Shavasana, also known as savasana and corpse pose, is the pose that most people do at the end of a yoga routine. The pose is pretty simple: lay on your back, clear your head and stay still for a few minutes.
The pose is so integrated with yoga that a passerby might make the mistake that yoga is all about resting and relaxation. But shavasana is about more than just laying down – in fact, it can be one of the hardest poses in yoga.
Unseen to many, there are plenty of benefits to shavasana. While you’ve probably realized a few of them for yourself, there are other benefits that might surprise you!
Shavasana is best known as a relaxing pose, but not the same type of relaxation that you would have while watching TV or taking a nap.

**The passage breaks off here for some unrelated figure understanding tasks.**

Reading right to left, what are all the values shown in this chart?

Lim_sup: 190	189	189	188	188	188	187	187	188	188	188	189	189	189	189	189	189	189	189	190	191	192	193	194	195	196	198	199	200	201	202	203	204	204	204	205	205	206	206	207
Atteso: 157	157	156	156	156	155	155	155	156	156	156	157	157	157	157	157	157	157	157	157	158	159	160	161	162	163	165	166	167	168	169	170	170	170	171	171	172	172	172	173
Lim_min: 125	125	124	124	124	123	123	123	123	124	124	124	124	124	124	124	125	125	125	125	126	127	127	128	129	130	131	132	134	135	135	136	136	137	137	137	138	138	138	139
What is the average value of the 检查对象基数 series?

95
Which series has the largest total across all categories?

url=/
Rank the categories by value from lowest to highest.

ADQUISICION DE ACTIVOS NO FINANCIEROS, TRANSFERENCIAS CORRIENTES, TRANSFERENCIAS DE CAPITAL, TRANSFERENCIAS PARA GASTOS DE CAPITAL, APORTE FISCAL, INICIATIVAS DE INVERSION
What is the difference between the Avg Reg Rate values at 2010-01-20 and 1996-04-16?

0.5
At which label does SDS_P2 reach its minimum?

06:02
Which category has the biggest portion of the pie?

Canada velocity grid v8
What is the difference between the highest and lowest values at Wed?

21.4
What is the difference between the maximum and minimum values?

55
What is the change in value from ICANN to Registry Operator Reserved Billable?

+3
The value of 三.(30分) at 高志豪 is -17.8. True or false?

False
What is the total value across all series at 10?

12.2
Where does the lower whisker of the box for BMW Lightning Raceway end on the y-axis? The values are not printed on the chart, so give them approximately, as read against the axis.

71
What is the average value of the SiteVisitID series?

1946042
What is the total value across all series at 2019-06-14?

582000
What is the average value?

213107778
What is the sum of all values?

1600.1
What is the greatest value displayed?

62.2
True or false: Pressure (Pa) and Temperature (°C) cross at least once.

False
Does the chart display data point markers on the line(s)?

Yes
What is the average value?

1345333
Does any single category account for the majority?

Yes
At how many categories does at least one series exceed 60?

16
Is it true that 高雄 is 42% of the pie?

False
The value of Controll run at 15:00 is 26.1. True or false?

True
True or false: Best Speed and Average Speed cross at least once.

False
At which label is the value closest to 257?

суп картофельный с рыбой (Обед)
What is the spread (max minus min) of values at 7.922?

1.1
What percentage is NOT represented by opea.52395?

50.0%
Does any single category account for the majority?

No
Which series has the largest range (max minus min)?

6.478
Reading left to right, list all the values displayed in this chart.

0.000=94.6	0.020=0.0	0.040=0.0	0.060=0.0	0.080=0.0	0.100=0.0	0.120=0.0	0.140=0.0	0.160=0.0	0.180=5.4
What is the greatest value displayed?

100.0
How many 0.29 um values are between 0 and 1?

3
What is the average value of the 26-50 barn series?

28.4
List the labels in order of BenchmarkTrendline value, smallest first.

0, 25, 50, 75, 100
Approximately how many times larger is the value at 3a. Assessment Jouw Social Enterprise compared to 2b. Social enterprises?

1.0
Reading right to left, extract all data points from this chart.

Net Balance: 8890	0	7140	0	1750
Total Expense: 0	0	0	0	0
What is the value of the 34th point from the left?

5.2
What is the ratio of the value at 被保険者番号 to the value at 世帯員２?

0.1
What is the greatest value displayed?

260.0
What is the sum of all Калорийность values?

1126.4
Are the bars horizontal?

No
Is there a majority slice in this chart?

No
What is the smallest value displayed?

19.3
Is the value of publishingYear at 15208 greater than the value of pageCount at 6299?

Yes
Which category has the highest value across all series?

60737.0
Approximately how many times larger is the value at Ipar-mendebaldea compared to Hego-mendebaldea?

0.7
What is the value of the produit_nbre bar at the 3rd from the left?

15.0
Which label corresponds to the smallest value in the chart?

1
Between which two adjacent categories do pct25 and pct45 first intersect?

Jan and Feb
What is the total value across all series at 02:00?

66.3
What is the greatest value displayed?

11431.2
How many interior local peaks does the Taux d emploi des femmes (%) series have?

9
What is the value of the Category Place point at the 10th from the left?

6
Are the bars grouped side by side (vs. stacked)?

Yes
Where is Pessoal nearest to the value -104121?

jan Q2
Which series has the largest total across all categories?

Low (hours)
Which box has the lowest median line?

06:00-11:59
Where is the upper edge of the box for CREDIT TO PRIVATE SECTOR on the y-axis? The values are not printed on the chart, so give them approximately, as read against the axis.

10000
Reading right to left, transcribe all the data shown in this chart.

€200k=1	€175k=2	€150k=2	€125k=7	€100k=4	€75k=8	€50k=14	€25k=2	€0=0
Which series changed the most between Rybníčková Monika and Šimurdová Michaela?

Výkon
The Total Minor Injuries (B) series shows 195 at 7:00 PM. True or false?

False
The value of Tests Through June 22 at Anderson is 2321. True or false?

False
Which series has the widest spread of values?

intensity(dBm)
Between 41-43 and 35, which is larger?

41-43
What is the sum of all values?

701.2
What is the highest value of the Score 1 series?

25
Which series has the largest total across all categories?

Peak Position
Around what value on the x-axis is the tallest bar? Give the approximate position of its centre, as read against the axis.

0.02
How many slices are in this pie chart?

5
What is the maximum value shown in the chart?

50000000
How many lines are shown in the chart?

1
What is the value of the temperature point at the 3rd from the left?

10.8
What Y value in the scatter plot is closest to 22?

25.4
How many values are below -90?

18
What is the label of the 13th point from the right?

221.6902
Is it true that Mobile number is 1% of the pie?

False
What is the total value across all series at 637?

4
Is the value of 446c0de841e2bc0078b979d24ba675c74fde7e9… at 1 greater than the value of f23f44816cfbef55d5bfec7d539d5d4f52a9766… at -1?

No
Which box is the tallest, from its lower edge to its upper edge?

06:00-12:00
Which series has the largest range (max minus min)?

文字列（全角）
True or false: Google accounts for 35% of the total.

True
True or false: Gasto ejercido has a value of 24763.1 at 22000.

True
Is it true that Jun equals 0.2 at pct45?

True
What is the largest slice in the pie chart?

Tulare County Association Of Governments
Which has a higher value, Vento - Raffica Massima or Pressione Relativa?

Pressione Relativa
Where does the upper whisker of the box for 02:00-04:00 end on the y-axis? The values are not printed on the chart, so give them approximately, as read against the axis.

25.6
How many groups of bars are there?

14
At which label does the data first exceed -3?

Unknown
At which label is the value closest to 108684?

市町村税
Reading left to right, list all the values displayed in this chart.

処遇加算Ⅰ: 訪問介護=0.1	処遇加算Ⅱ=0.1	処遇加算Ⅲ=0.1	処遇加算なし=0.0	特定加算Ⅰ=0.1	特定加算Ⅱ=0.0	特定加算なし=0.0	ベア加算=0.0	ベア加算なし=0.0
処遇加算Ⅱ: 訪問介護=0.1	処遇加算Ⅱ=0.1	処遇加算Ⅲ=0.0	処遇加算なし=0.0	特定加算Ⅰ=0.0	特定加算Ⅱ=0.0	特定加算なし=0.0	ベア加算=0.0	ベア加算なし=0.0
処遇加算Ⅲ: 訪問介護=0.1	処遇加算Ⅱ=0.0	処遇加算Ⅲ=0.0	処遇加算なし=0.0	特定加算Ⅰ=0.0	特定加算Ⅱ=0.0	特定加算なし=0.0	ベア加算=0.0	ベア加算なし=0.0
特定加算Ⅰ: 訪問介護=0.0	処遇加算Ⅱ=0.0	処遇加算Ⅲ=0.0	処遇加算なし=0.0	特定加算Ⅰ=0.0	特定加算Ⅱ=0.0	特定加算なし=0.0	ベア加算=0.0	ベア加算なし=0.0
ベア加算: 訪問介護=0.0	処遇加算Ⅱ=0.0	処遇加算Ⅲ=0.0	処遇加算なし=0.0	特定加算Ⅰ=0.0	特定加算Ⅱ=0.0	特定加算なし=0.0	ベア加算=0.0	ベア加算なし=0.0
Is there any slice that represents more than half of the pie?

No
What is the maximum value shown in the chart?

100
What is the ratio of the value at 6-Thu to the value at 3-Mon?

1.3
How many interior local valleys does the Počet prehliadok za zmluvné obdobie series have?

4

While lying in shavasana, your goal should be to completely relax your mind and your body. This will help you meditate, clear your head and bring more awareness to the present.
It also helps to have nicer yoga gear during this pose. Relaxing is easier when you’re comfortable, so a nice mat and some cozy yoga clothes will help you reach peak relaxation.
One of the lesser-known benefits of shavasana is the restorative factor of the pose. You tend to move a lot during yoga, and switching from flowing and poses to walking off the mat and driving home is a sudden jerk. Think of it this way: you wouldn’t want to go on a long run and then suddenly stop and sit down.
By spending time in shavasana, you give your body a chance to really take in the benefits of what you did before. Your body will get complete relaxation, and all the muscles and tendons will get to settle down.
Heal Your Body
The lower back is a major problem area for a lot of people. We tend to spend a lot of time sitting at desks all day, and this can take a major toll on the health and strength of the lower back.
When some people first start doing yoga, they notice that shavasana kind of hurts. You generally don’t lie flat on your back on the ground for an extended period of time, so your back might not be used to it. But do shavasana enough and you’ll notice that it’s actually a great release. Expose yourself at your own pace, though – you shouldn’t do anything that puts you in pain.
Improving Your Breathing
Breathing is one of the most important parts of yoga. However, we tend to get caught up focusing on other things like balance, how tired a certain part of the body is getting, how deep our stretch is, and, in the worst cases, we think about something entirely unrelated to yoga.
Shavasana will help you learn how to control your breathing. Since it’s a low-effort pose (or no-effort pose in most cases), you don’t have to spend time thinking about your balance, stretch or held pose. As you start to master your breathing in shavasana, you can begin to bring it to other parts of your practice.
One of the most beautiful parts of shavasana is that it brings us to the present. We can get so absorbed in work, relationships and life, and we begin to start thinking about the past and the future – but never the present.
The longer you stay in shavasana, the more aware you’ll become of what’s going on in your life at that very moment. You’ll feel stress slip away, and you’ll gain a better respect and confidence for yourself.